What If Women Ruled the World

What If Women Ruled the World

Recently, I took a trip to the National Museum of Women in the Arts which is located near Metro Center and is "the only major museum in the world solely dedicated to championing women through the arts" according to their website.


They display and preserve a collection of over 5,000 objects by about 1,000 different female artists, and the art dates from the Renaissance period to now. Unfortunately, I only got to see a couple of the exhibits when I went because they were actually in the process of setting up for a wedding (which looked amazing), so some areas were closed off.


What I did get the chance to see, though, was really incredible, especially the exhibit called Magnetic Fields: Expanding American Abstraction, 1960s to Today. The exhibit featured pieces by twenty-one black female artists from multiple generations.

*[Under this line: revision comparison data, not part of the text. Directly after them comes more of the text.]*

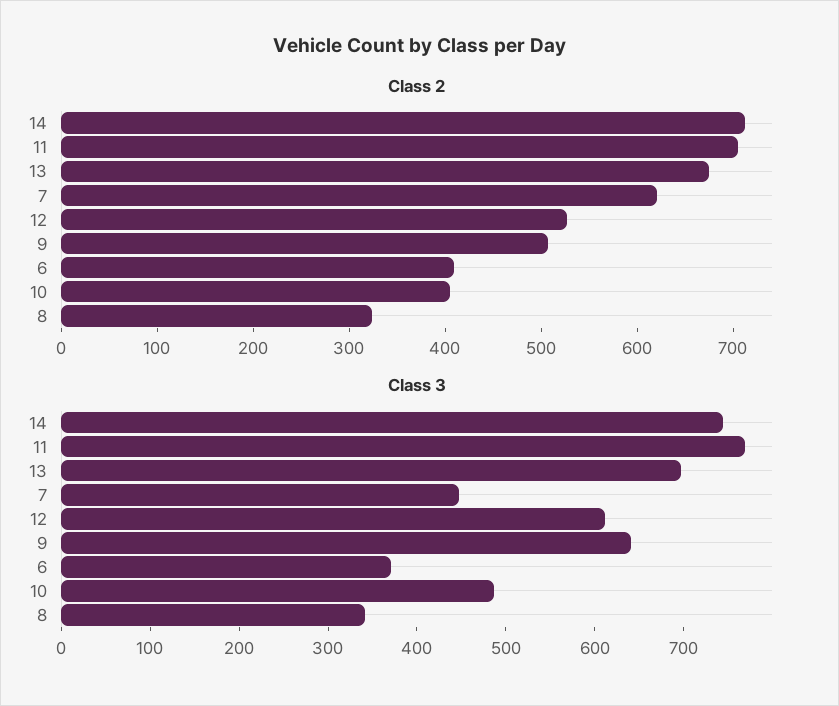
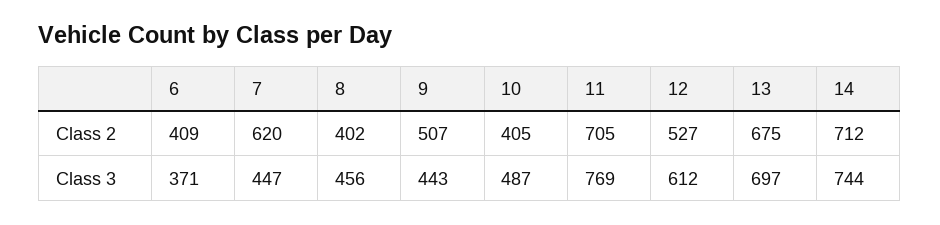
  {
    "Class 2": {
      "14": 712,
      "11": 705,
      "13": 675,
      "7": 620,
      "12": 527,
      "9": 507,
      "6": 409,
      "10": 405,
-     "8": 320
+     "8": 402
    },
    "Class 3": {
      "14": 744,
      "11": 769,
      "13": 697,
      "7": 447,
      "12": 612,
-     "9": 640,
+     "9": 443,
      "6": 371,
      "10": 487,
-     "8": 340
+     "8": 456
    }
  }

Mary Lovelace O'Neal painting

"Racism is Like Rain, Either it's Raining or it's Gathering Somewhere" by Mary Lovelace O'Neal


I particularly enjoyed the piece (pictured above) by the artist Mary Lovelace O'Neal, who was born in 1942 in Jackson, Mississippi. It's a large piece that makes you feel dwarfed as you stand in front to admire the colors and movement in the brush strokes. I find the artist's intent to symbolize a more universal human experience and to demonstrate that racism permeates everywhere an extremely powerful and important mission.


Maren Hassinger sculpture

"Wrenching News" by Maren Hassinger


Another piece of the Magnetic Fields exhibit that I enjoyed was created by Maren Hassinger in 2008. It is made of shredded and twisted pieces of New York Times newspapers to recall the events and aftermath of Hurricane Katrina. Hurricane Katrina particularly affected the African American neighborhoods in New Orleans in 2005. The work is meant to start a conversation about current struggles and global issues related to democracy, climate change, and poverty. It also made me consider the ways in which we receive our news; 2005 was twelve years ago and nowadays more people are choosing online articles over print. It's interesting to consider how things have changed.


I've always loved art and visiting art museums; art provides the opportunity to creatively explore challenging topics like racism, religion, politics, current events, diversity, identity, and so much more. And as a feminist, I loved going to a museum that features and celebrates female artists even more.


Representation matters and providing female artists an exclusive space to display their art is important and valuable. I left the museum thinking deeply about what it means to be a woman and feeling very empowered. I encourage people of all genders and identities to check out the National Museum of Women in the Arts.


What if Women Ruled the World

"What if Women Ruled the World" by Yael Bartana


And, when you go, consider the question: "what if women ruled the world?"